Si celebrano domani ad Abbiategrasso i funerali di Enzo Bianchi, un uomo buono, che ha dedicato la sua vita al servizio degli altri. Enzo, che del priore di Bose è solo omonimo, per anni è stato responsabile territoriale territoriale dell’Azione Cattolica, fino ad esserne vice presidente diocesano, quasi controvoglia.

Ho conosciuto e apprezzato Enzo per il suo grande equilibrio.
Uomo semplice, non l’ho mai sentito alzare la voce o parlare alle spalle di qualcuno.
Mi ha sempre dato l’impressione di tenersi dentro tante cose di cui soffriva, ma non voleva renderle un peso per gli altri.
Faceva fatica a dire di no a chiunque gli chiedesse una mano.
Da responsabile diocesano Enzo ha amato la chiesa ambrosiana, anche quando non la capiva fino in fondo.

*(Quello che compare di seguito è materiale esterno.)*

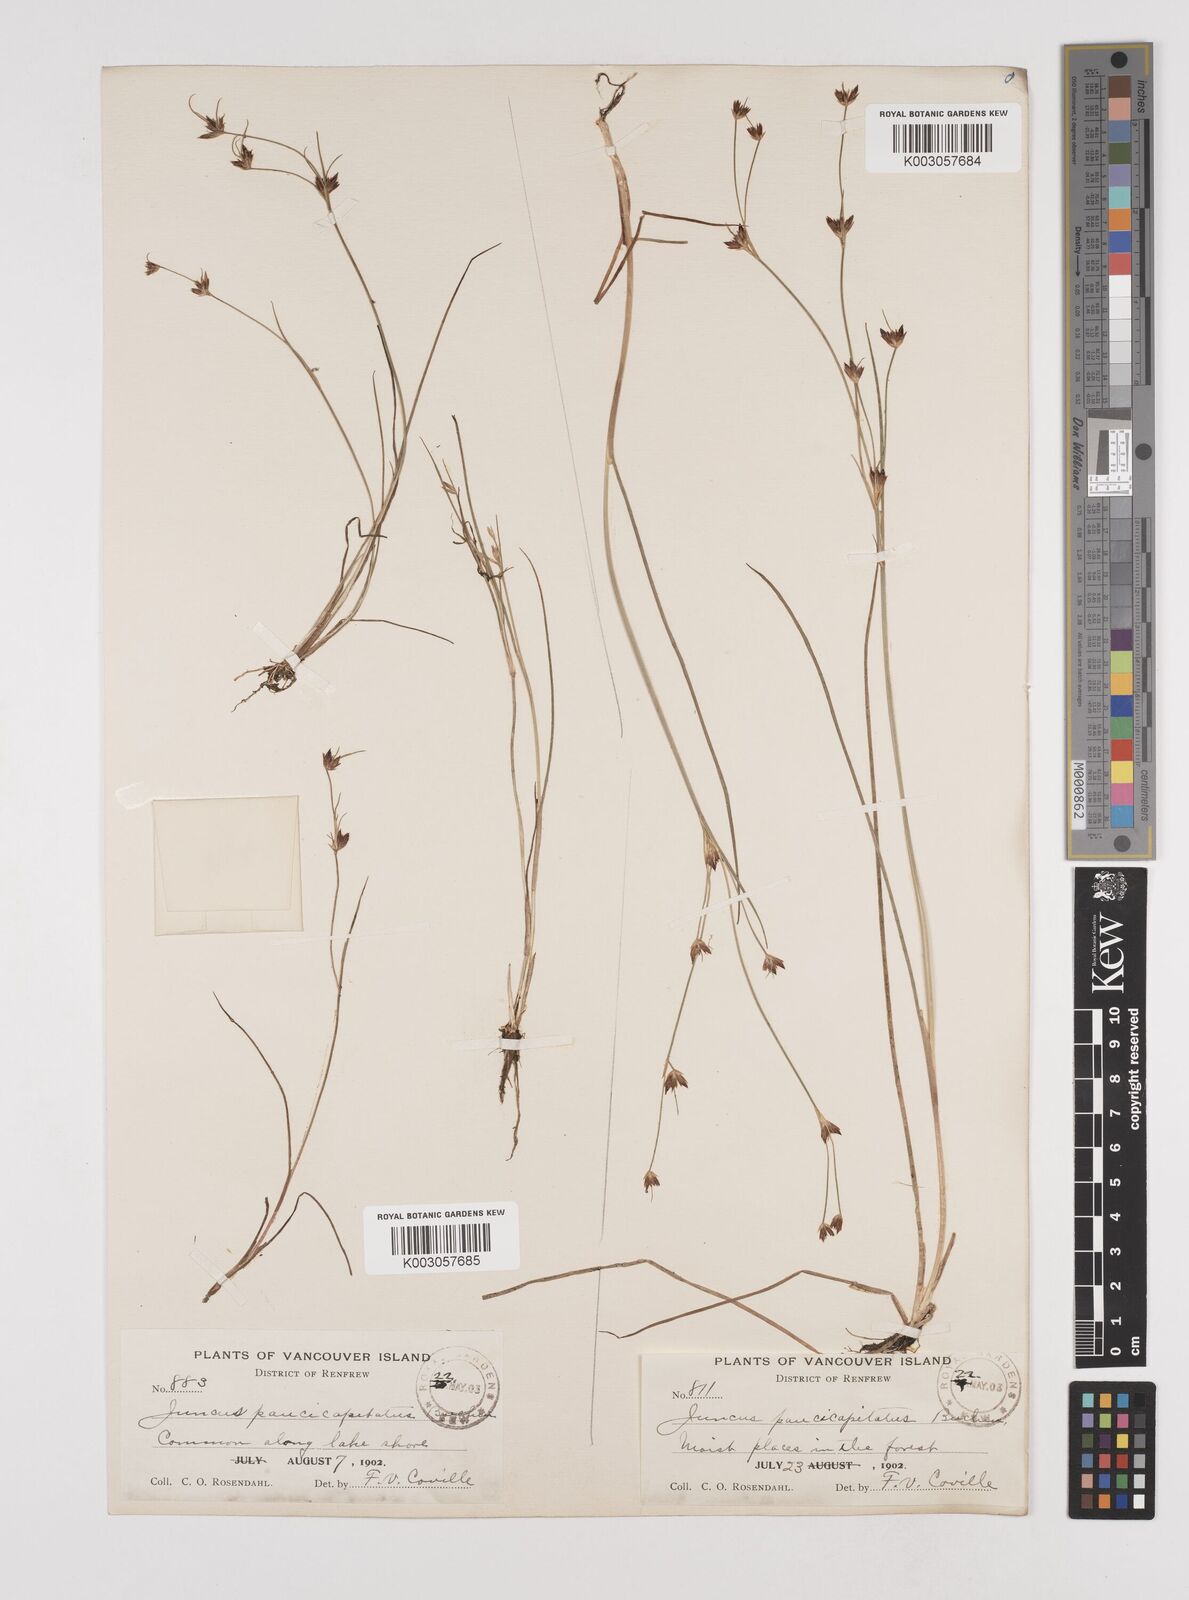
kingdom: Plantae
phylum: Tracheophyta
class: Liliopsida
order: Poales
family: Juncaceae
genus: Juncus
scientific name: Juncus supiniformis
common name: Hairy-leaved rush
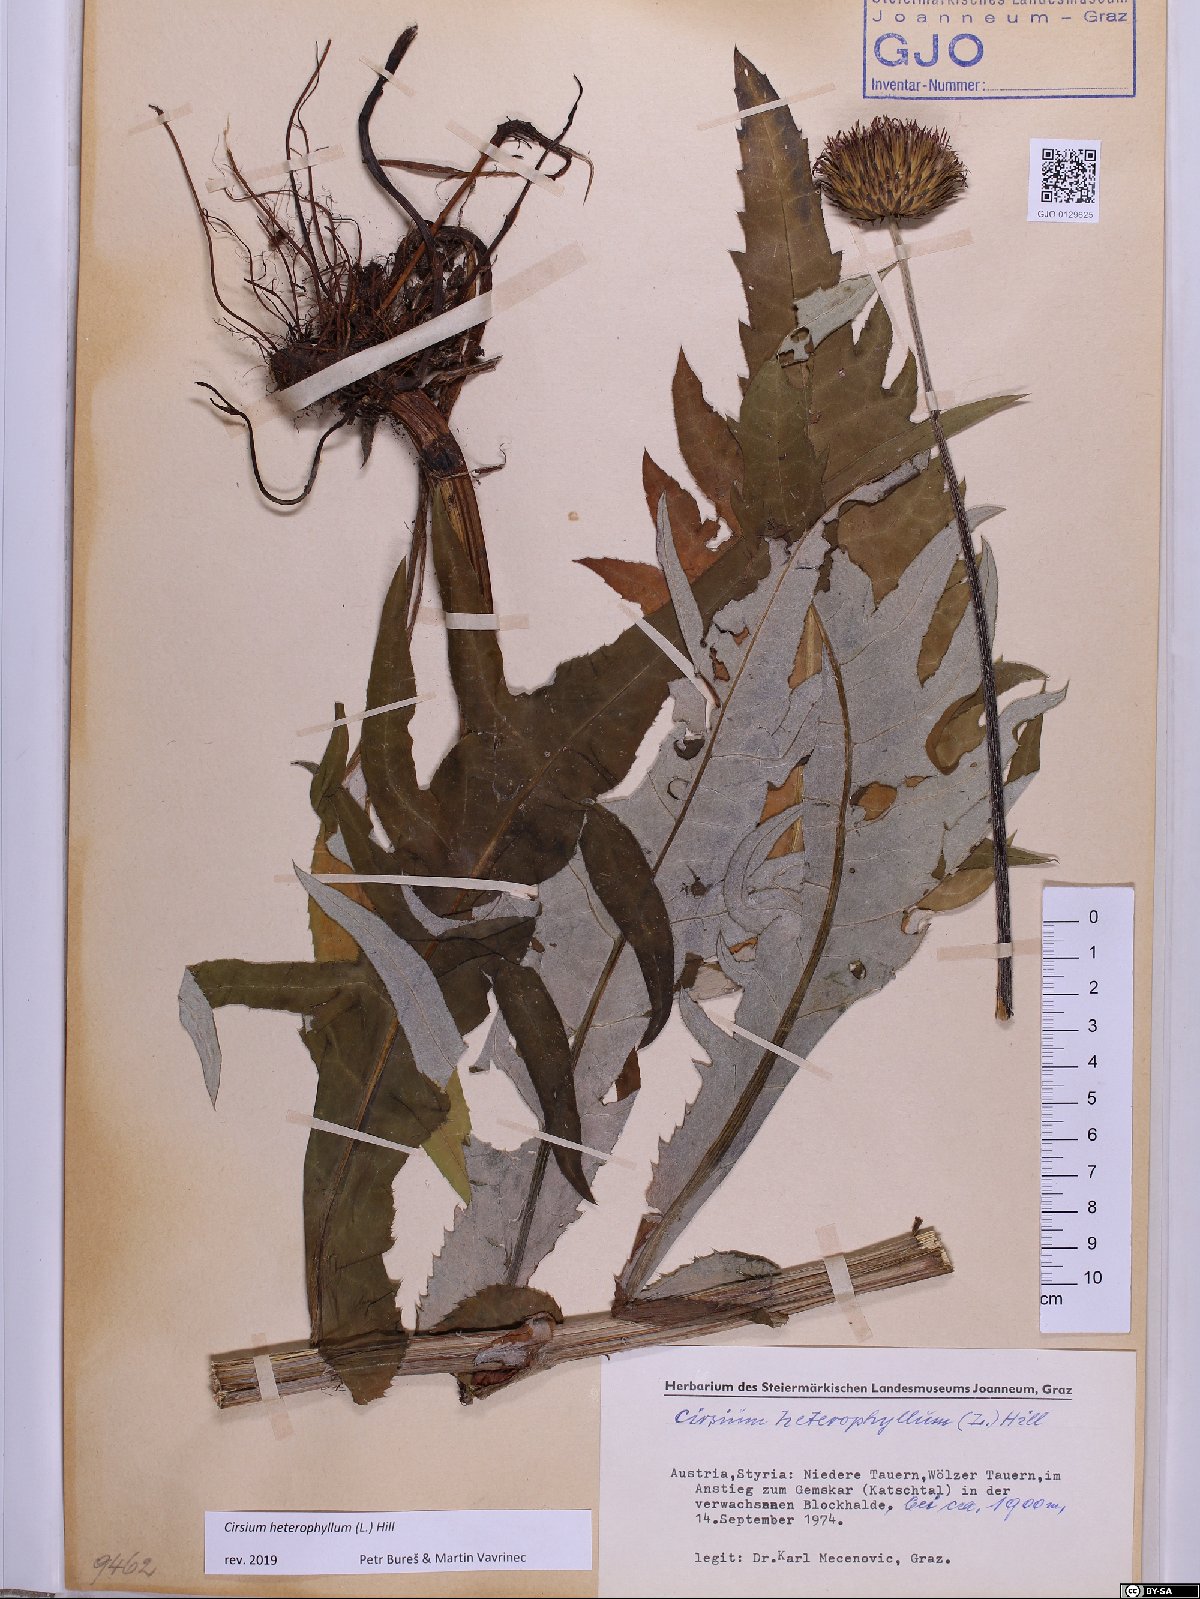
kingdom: Plantae
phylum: Tracheophyta
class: Magnoliopsida
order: Asterales
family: Asteraceae
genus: Cirsium
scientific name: Cirsium heterophyllum
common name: Melancholy thistle
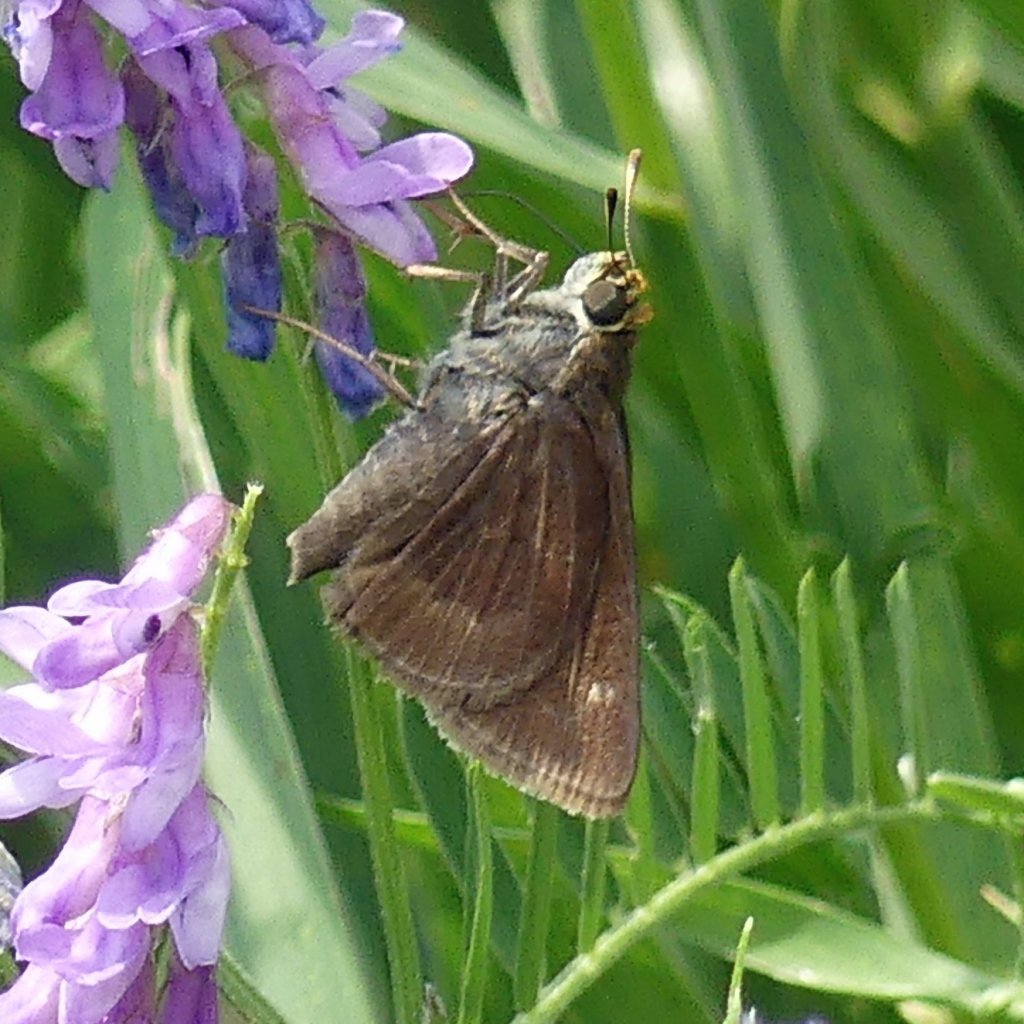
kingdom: Animalia
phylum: Arthropoda
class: Insecta
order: Lepidoptera
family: Hesperiidae
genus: Euphyes
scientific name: Euphyes vestris
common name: Dun Skipper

Era uomo capace di grande ascolto e di grande attenzione nei confronti degli altri, capace soprattutto di apprezzare e incoraggiare i più giovani. La sua austerità li metteva un po’ in soggezione, tanto che molti lo chiamavano con rispetto “il signor Enzo”.
Negli ultimi anni l’ho perso un po’ di vista, incrociandolo solo di sfuggita.
Mi rimane nel cuore la sua mitezza e la sua bonaria capacità di fidarsi degli altri e di incoraggiare chi incontrava sul suo cammino.
Ciao, Enzo, e grazie per la tua testimonianza di cristiano semplice e, proprio per questo, grande.